Joyce Wagner is a freelance writer and author of the book, “Random Overthoughts: The Best (Give or Take) of the Humor Column ‘Overthinking.’” She resides in West Tisbury and is currently at work on two historical novels. Once a week, she will ponder certain Island truths and institutions in “Overthinking.”
I’m the second child and second daughter of a large family, born and raised in the Second City (Chicago). I attended a small parochial school named for a second-string Irish saint (Saint Ailbee). Because my last name began with a “w,” I sat in the second to the last seat in almost every class (to the constant consternation of Markus Wieloczienski who sat behind me). Eventually, though, my life took an upgrade and I experienced some firsts: winner in my class in a bicycle safety contest (I was the only person in my age group who competed), and first place for prose in my college’s literary magazine.
Now, I discover, I moved to a second county.
Recently, the Robert Wood Johnson Foundation, an organization dedicated to health and healthcare, released statistics ranking Massachusetts counties by their health outcomes. RWJF, as they like to initial themselves, boasts on their website that they are “the nation’s largest health-focused philanthropy.” Which is odd. I always thought philanthropy was something you did, not were. Of course they get to be number one in their field. It’s easy enough to rank innocent, hard-working counties when you’re sitting at the top of your own stack.

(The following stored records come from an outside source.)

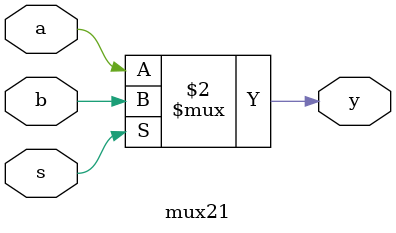
<source format=v>
module mux21(a, b, s, y);
	input a;
	input b;
	input s;
	output y;
	assign y = (s==1)?b:a;
endmodule

</source>
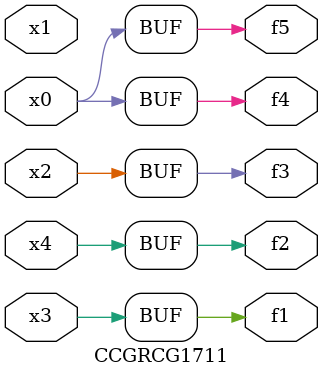
<source format=v>
module CCGRCG1711(
	input x0, x1, x2, x3, x4,
	output f1, f2, f3, f4, f5
);
	assign f1 = x3;
	assign f2 = x4;
	assign f3 = x2;
	assign f4 = x0;
	assign f5 = x0;
endmodule

</source>
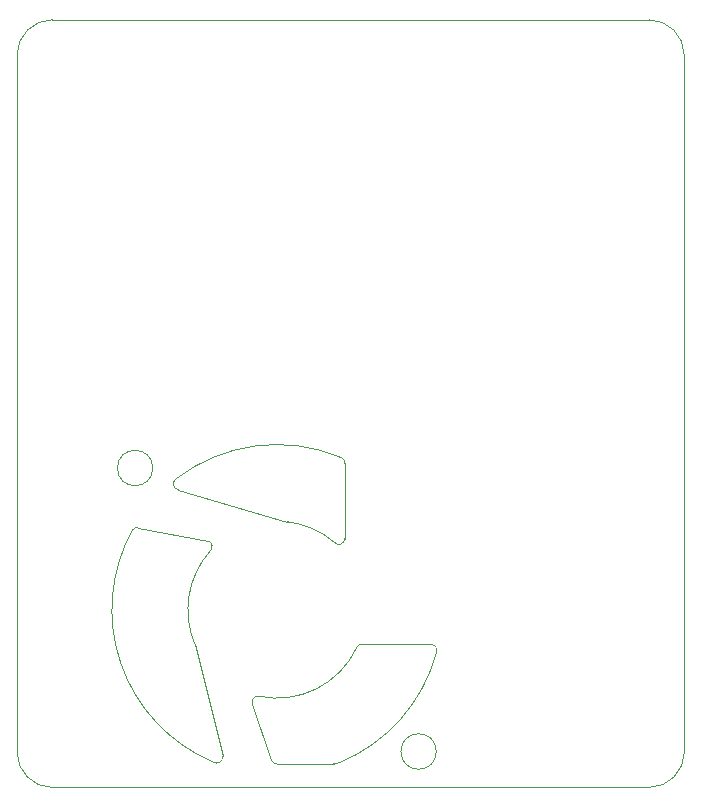
<source format=gbr>
G04 #@! TF.GenerationSoftware,KiCad,Pcbnew,(5.1.4)-1*
G04 #@! TF.CreationDate,2019-11-01T08:15:42-05:00*
G04 #@! TF.ProjectId,20-ELC-3-01-R1 (Telemetry PCB),32302d45-4c43-42d3-932d-30312d523120,rev?*
G04 #@! TF.SameCoordinates,Original*
G04 #@! TF.FileFunction,Profile,NP*
%FSLAX46Y46*%
G04 Gerber Fmt 4.6, Leading zero omitted, Abs format (unit mm)*
G04 Created by KiCad (PCBNEW (5.1.4)-1) date 2019-11-01 08:15:42*
%MOMM*%
%LPD*%
G04 APERTURE LIST*
%ADD10C,0.050000*%
G04 APERTURE END LIST*
D10*
X224659306Y-74785594D02*
G75*
G02X224423888Y-73898567I90694J498824D01*
G01*
X238475001Y-72077229D02*
G75*
G02X238751115Y-72550000I-223885J-447772D01*
G01*
X238750000Y-78925000D02*
G75*
G02X237878767Y-79249999I-496234J0D01*
G01*
X239766350Y-88149340D02*
G75*
G02X240250000Y-87850000I458651J-200659D01*
G01*
X246050000Y-87845095D02*
G75*
G02X246529562Y-88499959I1J-503025D01*
G01*
X238225000Y-97925000D02*
G75*
G02X237818609Y-97986492I-281391J486036D01*
G01*
X233000000Y-98000000D02*
G75*
G02X232525002Y-97651879I1J498120D01*
G01*
X230920833Y-92926317D02*
G75*
G02X231450000Y-92275001I479168J151317D01*
G01*
X228400731Y-97349890D02*
G75*
G02X227597476Y-97831020I-500731J-75110D01*
G01*
X227204858Y-79137508D02*
G75*
G02X227349999Y-79974999I-179858J-462492D01*
G01*
X220790072Y-78165782D02*
G75*
G02X221275000Y-78025000I359928J-334218D01*
G01*
X233000000Y-98000000D02*
X237818609Y-97986492D01*
X226059891Y-87866853D02*
G75*
G02X227349999Y-79974999I6940109J2916853D01*
G01*
X233856182Y-77496187D02*
G75*
G02X237878767Y-79249999I-856182J-7453813D01*
G01*
X239768697Y-88150450D02*
G75*
G02X231450000Y-92275001I-6768697J3200450D01*
G01*
X227597476Y-97831021D02*
G75*
G02X220790072Y-78165782I5402524J12881021D01*
G01*
X224423888Y-73898567D02*
G75*
G02X238475000Y-72077229I8576112J-11051433D01*
G01*
X246529562Y-88499958D02*
G75*
G02X238225000Y-97925000I-13529562J3549958D01*
G01*
X221275000Y-78025000D02*
X227204858Y-79137507D01*
X224659306Y-74785594D02*
X233856182Y-77496187D01*
X238751115Y-72550000D02*
X238750000Y-78925000D01*
X246050000Y-87845095D02*
X240250000Y-87850000D01*
X228400731Y-97349890D02*
X226059891Y-87866853D01*
X232525002Y-97651879D02*
X230920833Y-92926317D01*
X214000000Y-100000000D02*
X264500000Y-100000000D01*
X222500000Y-72950000D02*
G75*
G03X222500000Y-72950000I-1500000J0D01*
G01*
X246500000Y-96950000D02*
G75*
G03X246500000Y-96950000I-1500000J0D01*
G01*
X214000000Y-100000000D02*
G75*
G02X211000000Y-97000000I0J3000000D01*
G01*
X267500000Y-97000000D02*
G75*
G02X264500000Y-100000000I-3000000J0D01*
G01*
X264500000Y-35000000D02*
G75*
G02X267500000Y-38000000I0J-3000000D01*
G01*
X211000000Y-38000000D02*
G75*
G02X214000000Y-35000000I3000000J0D01*
G01*
X211000000Y-38000000D02*
X211000000Y-97000000D01*
X264500000Y-35000000D02*
X214000000Y-35000000D01*
X267500000Y-38000000D02*
X267500000Y-97000000D01*
M02*

</source>
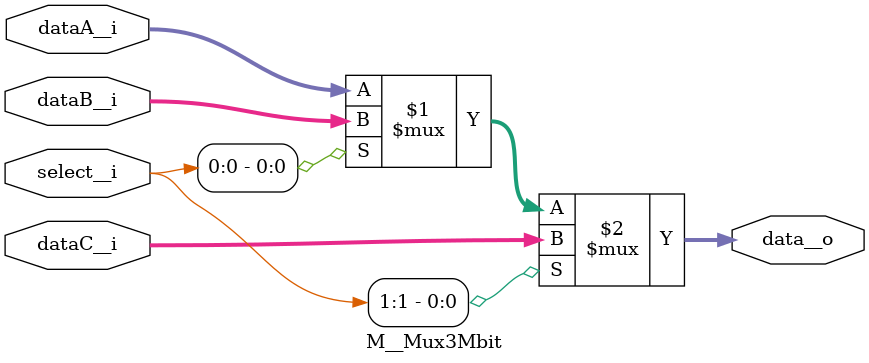
<source format=sv>
/*
 * ============================================================================
 *
 *  Name        :   M__Mux3Mbit
 *  Author      :   Aditya Shevade
 *
 *  Description :   A 3 input mux with each input M bit wide.
 *
 * ============================================================================
 */

module M__Mux3Mbit #(
    parameter   WIDTH   =   8
    )(
    input   wire    [(WIDTH - 1): 0]    dataA__i,
    input   wire    [(WIDTH - 1): 0]    dataB__i,
    input   wire    [(WIDTH - 1): 0]    dataC__i,
    input   wire              [1: 0]    select__i,
    output  wire    [(WIDTH - 1): 0]    data__o
    );

    assign data__o  = (select__i[1]) ? dataC__i : ((select__i[0]) ? dataB__i : dataA__i);

endmodule : M__Mux3Mbit

</source>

You’ve probably guessed by now, we – Dukes County – didn’t win. We have, in bookies’ parlance, “placed.” Number two of fourteen.
‘Twas not always such. According to RWJF’s statistics from previous surveys, we rose to the top twice in the last five years. In 2010 and 2011, we ran second to Nantucket County (aka “The Dark Side”). In 2012 and 2013 we beat Nantucket for the number one spot. You may have seen the parade.
This year, Middlesex County (whose very name should denote mediocrity) sneaked up and landed the top spot.
“What does all this mean?” you ask. Beats me. The categories are a bit confusing. For example, “Premature death.” We aced that one, but they don’t state if it’s because we had the most or the least. Besides, premature death? Don’t you just go when you go? How often do you hear someone say at a funeral, “Poor guy, he had at least four years left.”
We ranked number five in Quality of Life (come on!) and Health Behaviors. Under the latter, we did pretty well until you get to “Excessive drinking” and “Alcohol-impaired driving deaths.” My guess is that the non-Martha’s Vineyard parts of Duke’s County are responsible for our downfall there. The Island has more 12-step programs than there are peas on Cronig’s salad bar, so how could we have that kind of problem here? Besides, the guy who ran his car into the Net Result last week won’t be tallied until the next count, so I think it’s that crowd on the Elizabeth Islands that’s messing up our curve.
By the way, Dukes is below the national average for teen births. Way to go, MVRHS!
We came in second in “Physical Environment.” We was robbed. But, again, the categories are kind of goofy. “Air pollution” and “Drinking water violations” make sense, but “Driving alone to work?” “Long commute?” Do they know where we live? There’s no such thing as a long commute. And our work schedules in the summer? Car-pooling is pretty much right off the table. Again, I think it’s those mainland-working stiffs on the Elizabeths. An over-water ride to the office is bound to mess up the stats.
Maybe I’m reading this wrong. Statistics are like a landed fish to me. They flop around in my head then flip right out again. I barely passed remedial arithmetic, so I’m not likely to understand them, much less explain them. But hear this: I think they’re wrong. Being a one-plus-year rinseashore (I’m on my second washashore cycle), I know my Island – and no MIDDLEsex County is healthier than we are. So, the only real explanation is that those folks on the Elizabeths have skewed the figures and that’s why we’re number two healthwise. They’re a sickly bunch of folks over there. All ten of them.